▶ [Source records]
:::::
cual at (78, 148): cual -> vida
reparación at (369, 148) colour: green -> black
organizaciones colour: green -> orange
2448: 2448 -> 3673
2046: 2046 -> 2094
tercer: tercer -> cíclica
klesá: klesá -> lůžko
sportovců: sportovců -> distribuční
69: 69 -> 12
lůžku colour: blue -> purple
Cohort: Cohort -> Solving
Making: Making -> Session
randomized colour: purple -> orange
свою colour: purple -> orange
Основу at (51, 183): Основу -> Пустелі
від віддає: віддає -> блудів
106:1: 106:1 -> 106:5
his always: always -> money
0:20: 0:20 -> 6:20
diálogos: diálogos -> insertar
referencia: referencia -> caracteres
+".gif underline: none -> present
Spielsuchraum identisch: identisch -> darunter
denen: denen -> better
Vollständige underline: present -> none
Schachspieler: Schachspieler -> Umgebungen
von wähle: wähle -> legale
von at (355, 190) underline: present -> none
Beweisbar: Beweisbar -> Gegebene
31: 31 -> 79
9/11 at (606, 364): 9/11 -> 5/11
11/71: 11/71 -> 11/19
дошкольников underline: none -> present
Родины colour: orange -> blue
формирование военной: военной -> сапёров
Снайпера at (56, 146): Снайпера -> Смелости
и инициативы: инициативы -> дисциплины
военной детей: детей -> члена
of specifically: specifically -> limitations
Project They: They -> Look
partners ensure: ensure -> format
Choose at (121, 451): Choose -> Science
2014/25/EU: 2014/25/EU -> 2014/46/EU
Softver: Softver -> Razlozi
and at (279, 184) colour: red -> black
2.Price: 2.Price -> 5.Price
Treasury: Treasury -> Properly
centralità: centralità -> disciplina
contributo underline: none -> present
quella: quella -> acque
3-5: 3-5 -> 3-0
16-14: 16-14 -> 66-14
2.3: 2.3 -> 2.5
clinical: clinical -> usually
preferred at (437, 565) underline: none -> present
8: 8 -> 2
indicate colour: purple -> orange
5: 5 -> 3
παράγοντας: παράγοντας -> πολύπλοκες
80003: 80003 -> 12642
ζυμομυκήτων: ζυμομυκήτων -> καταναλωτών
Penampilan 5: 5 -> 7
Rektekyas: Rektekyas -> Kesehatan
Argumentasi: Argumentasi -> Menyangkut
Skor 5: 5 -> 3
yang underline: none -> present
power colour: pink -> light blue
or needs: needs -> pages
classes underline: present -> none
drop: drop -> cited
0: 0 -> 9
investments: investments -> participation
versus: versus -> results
:::::
▶ [PROMPT]
Starting at the first row and ending at the row that contains "свою colour: purple -> orange", write those rows out again with "colour" replaced by "color" everywhere and nothing else changed.

▶ [SOLVED PROBLEM]
cual at (78, 148): cual -> vida
reparación at (369, 148) color: green -> black
organizaciones color: green -> orange
2448: 2448 -> 3673
2046: 2046 -> 2094
tercer: tercer -> cíclica
klesá: klesá -> lůžko
sportovců: sportovců -> distribuční
69: 69 -> 12
lůžku color: blue -> purple
Cohort: Cohort -> Solving
Making: Making -> Session
randomized color: purple -> orange
свою color: purple -> orange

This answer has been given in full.